ノートPCが盗まれても離れた場所からデータ消去

企業の情報漏えい被害を抑えることができるなかなか素敵なノートPCが富士通から発表されていました。
ノートPCの紛失・盗難対策ソリューションを提供
携帯電話などでは、リモートロックみたいなサービスがありましたが、そのPC版みたいな感じですね。
ノートPCに仕込まれた低消費電力のPHSモジュールが、ウィルコムの回線網から消去コマンドを受け取ると、Windows等のOSを起動させずに自動的にHDのデータを読取不能、またはロックしてしまうというものだそうです。
これって、なかなかに実用的なソリューションですよねー。
外に持ち出すノートPCは「シンクライアント」なんていって、ほとんど情報を積まないようなソリューションが主だった中、ちょっと画期的な仕掛けですよね。
疑問点は以下のような感じでしょうか。
■不正に消去コマンドを受け取ることは無い?
ユーザーが直接コマンドを送るわけではなく、富士通が提供するシステムにログインして富士通の管理サーバーからコマンドが送られるようです。
とりあえず、コマンドの発信元が富士通の特定のサーバーなのかどうかなど、いろいろと不正利用対策はされているはず(?)ですよね?
■PHPモジュールでインターネットはできる?
消去・ロック等の制御コマンド受信用のPHSで、Windows等のOSからは認識されないらしいです。
なのでこのPHSで通信しようと思っちゃだめなようです。
■PHPが通じないところでは?
コマンドを受け取るのはPHSなんで、もちろん機能しません。
(ということで、山奥とかに盗難PCを持っていかれるとダメ)
■HDの消去って時間がかかるのでは?
どうやらHDが暗号化されているらしくって、この自爆装置は暗号化されたHDの中身を解読するためのキーを削除するものらしいです。
なのでかなり一瞬で消えちゃう(読取不能になってしまう)んじゃないでしょうか。
■気になる費用は?
まずは富士通のサイトからWeb注文できるようになるそうですが具体的なPC本体の金額は不明。
またランニングコストもまだ未定。
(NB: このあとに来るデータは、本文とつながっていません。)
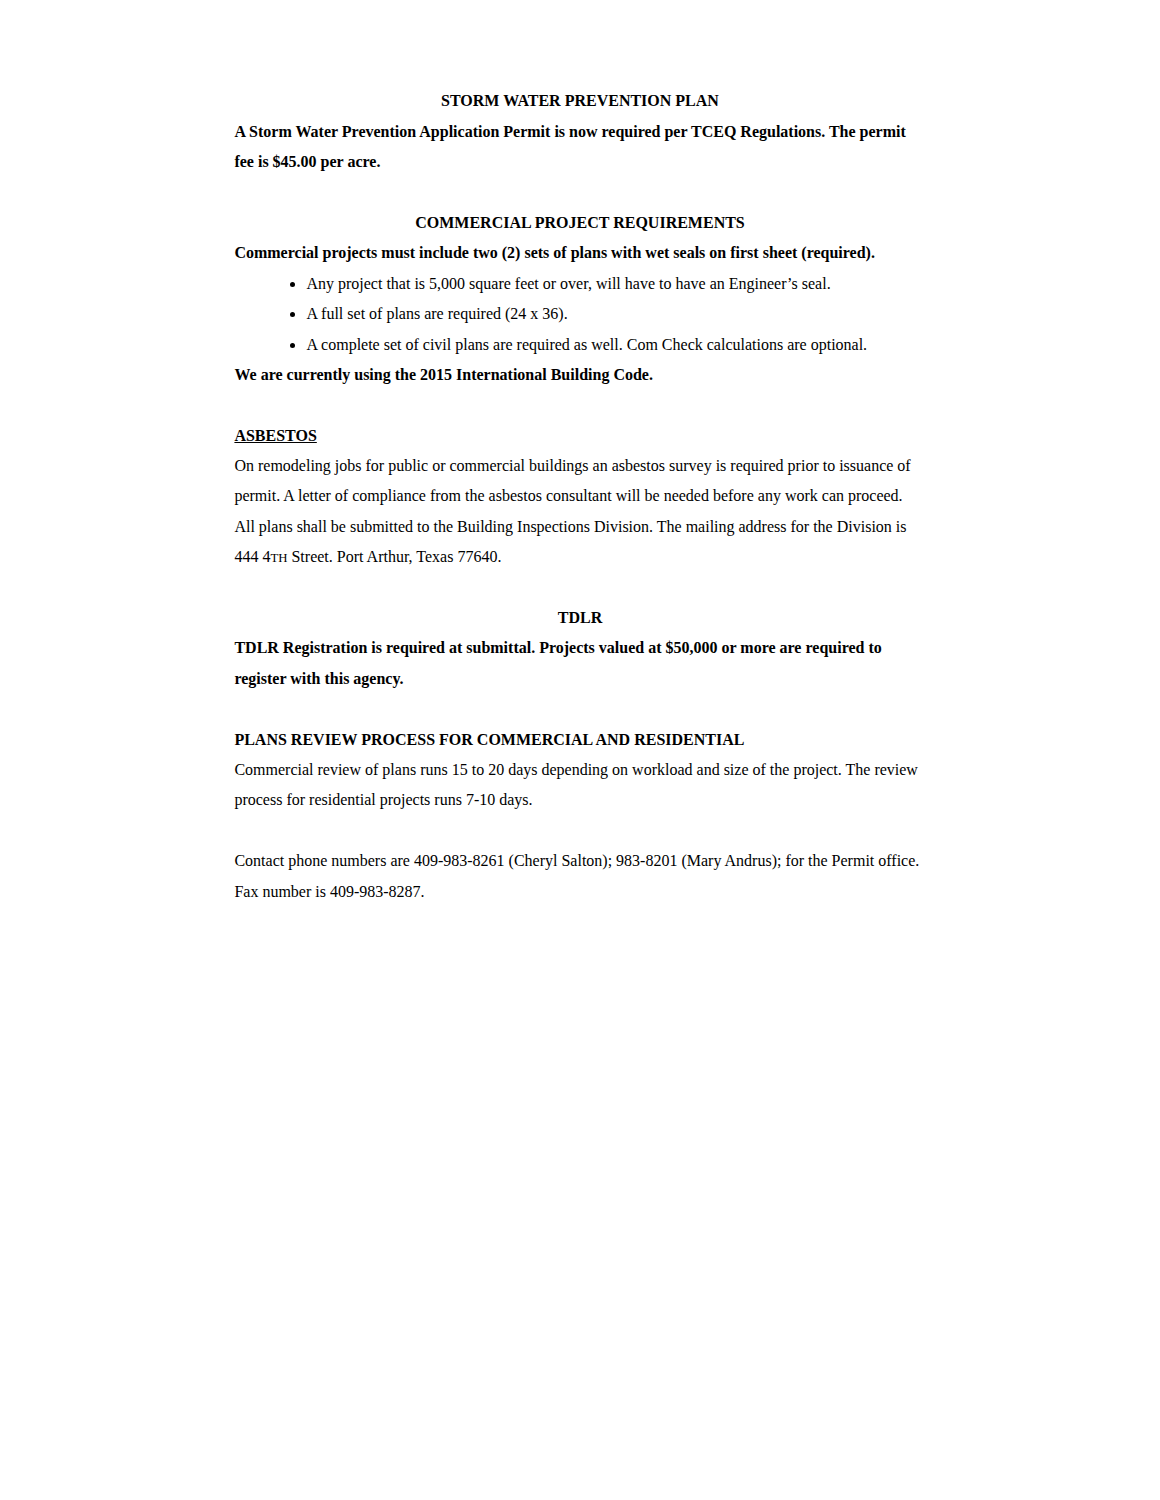STORM WATER PREVENTION PLAN
A Storm Water Prevention Application Permit is now required per TCEQ Regulations. The permit fee is $45.00 per acre.
COMMERCIAL PROJECT REQUIREMENTS
Commercial projects must include two (2) sets of plans with wet seals on first sheet (required).
Any project that is 5,000 square feet or over, will have to have an Engineer’s seal.
A full set of plans are required (24 x 36).
A complete set of civil plans are required as well. Com Check calculations are optional.
We are currently using the 2015 International Building Code.
ASBESTOS
On remodeling jobs for public or commercial buildings an asbestos survey is required prior to issuance of permit. A letter of compliance from the asbestos consultant will be needed before any work can proceed. All plans shall be submitted to the Building Inspections Division. The mailing address for the Division is 444 4TH Street. Port Arthur, Texas 77640.
TDLR
TDLR Registration is required at submittal. Projects valued at $50,000 or more are required to register with this agency.
PLANS REVIEW PROCESS FOR COMMERCIAL AND RESIDENTIAL
Commercial review of plans runs 15 to 20 days depending on workload and size of the project. The review process for residential projects runs 7-10 days.
Contact phone numbers are 409-983-8261 (Cheryl Salton); 983-8201 (Mary Andrus); for the Permit office. Fax number is 409-983-8287.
(1,000円以内で検討中なそうな。)
とりあえず契約は富士通とだけで、ウィルコムと契約する必要はなさそう?、
その他ちゃんと電話番号を持っているPHSなので、PHSが通信中の基地局の位置からどのへんにPCがあるのかってもだいたい分かるみたいです。

応用編?

これと同じようなインフラで、Winnyなんかで流出して広まってしまったファイルのハッシュ値をコマンドどともに送ると、そのファイルを保有していた端末のHDから強制的に削除してしまうようなソリューションがあれば、かなり利用料が高くでも需要はありそうですよね。
技術的にも倫理的にもいろいろと実現は不可能そうですが。